Industrial Action - Strikes could be possible
Industrial Action - Strikes could be possible

A union leader has warned of extensive industrial action across the public service from February in a bid to force the Government to reverse its pay cuts.

Blair Horan of the Civil and Public Service Union, which represents lower paid civil servants, said it would take extensive strike action to make the Government change course.

He said low-level industrial action, such as withdrawing from partnership, would not be enough to persuade the Government to reverse pay cuts.

Asked whether his members could afford to take strike action, he said members could never afford to take strike action but they could not afford the pay cut either.

Mr Horan was speaking as he arrived for a meeting of the ICTU Public Services Committee to formulate a co-ordinated campaign of resistance to the Government's cuts in public sector pay, which is expected to get under way in the coming weeks.

Mike Jennings of the Irish Federation of University Teachers said his members would be refusing to co-operate with the embargo on recruitment and promotions in universities.

He said that would create huge difficulties for the universities, but said they could not expect to operate with drastically reduced staff numbers.

He said academics would be concentrating on core functions rather than administrative tasks like keeping statistics on students.
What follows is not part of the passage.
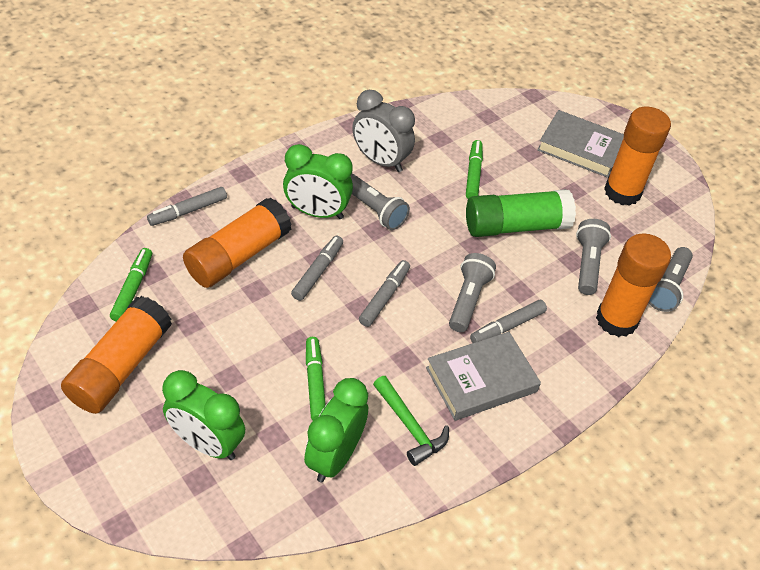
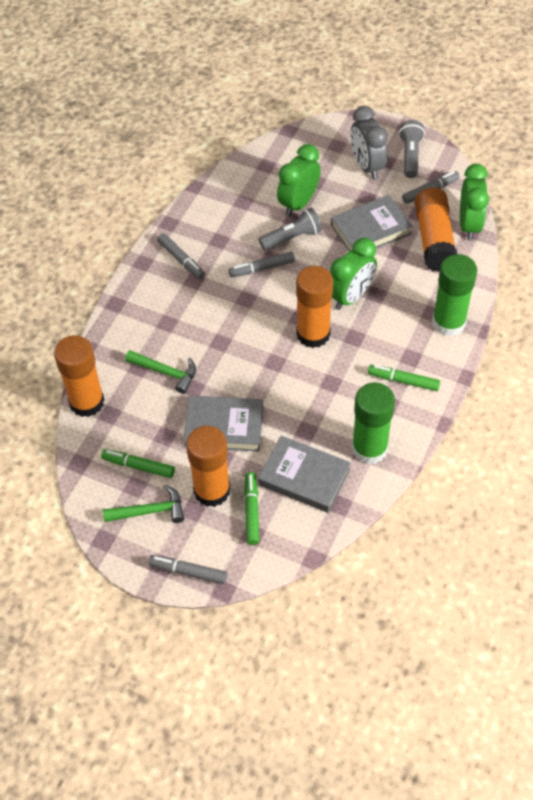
green glue stick: [466,189,576,237] = 1 -> [352,383,395,465] [432,254,477,337] = 2
green hammer: [373,376,449,466] = 1 -> [103,485,184,523] [125,350,196,394] = 2
grey book: [426,332,541,421] [537,110,624,178] = 2 -> [183,396,263,452] [258,435,351,513] [331,195,412,251] = 3
grey flashlight: [351,174,410,230] [449,253,496,332] [576,219,611,295] [648,247,693,312] = 4 -> [259,208,322,250] [399,120,425,178] = 2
The head of the Irish Nurses and Midwives Organisation, Liam Doran, said he expected disruption to commence before the end of the month, saying 25 January had been mentioned as a start date.

He said it was a question of directing the anger of public servants, while at the same time ensuring that all sectors of the public service were prepared to 'deliver a meaningful blow'.

He said the Government was not 'out of the woods' at all in terms of what they had done to public servants.

The Prison Officers Association General Secondary John Clinton said that his members were prepared to begin with a work-to-rule but warned that he was 'not ruling anything in or out' as the campaign progresses.

The Public Service Committee is expected to reconvene in around ten days to review the situation.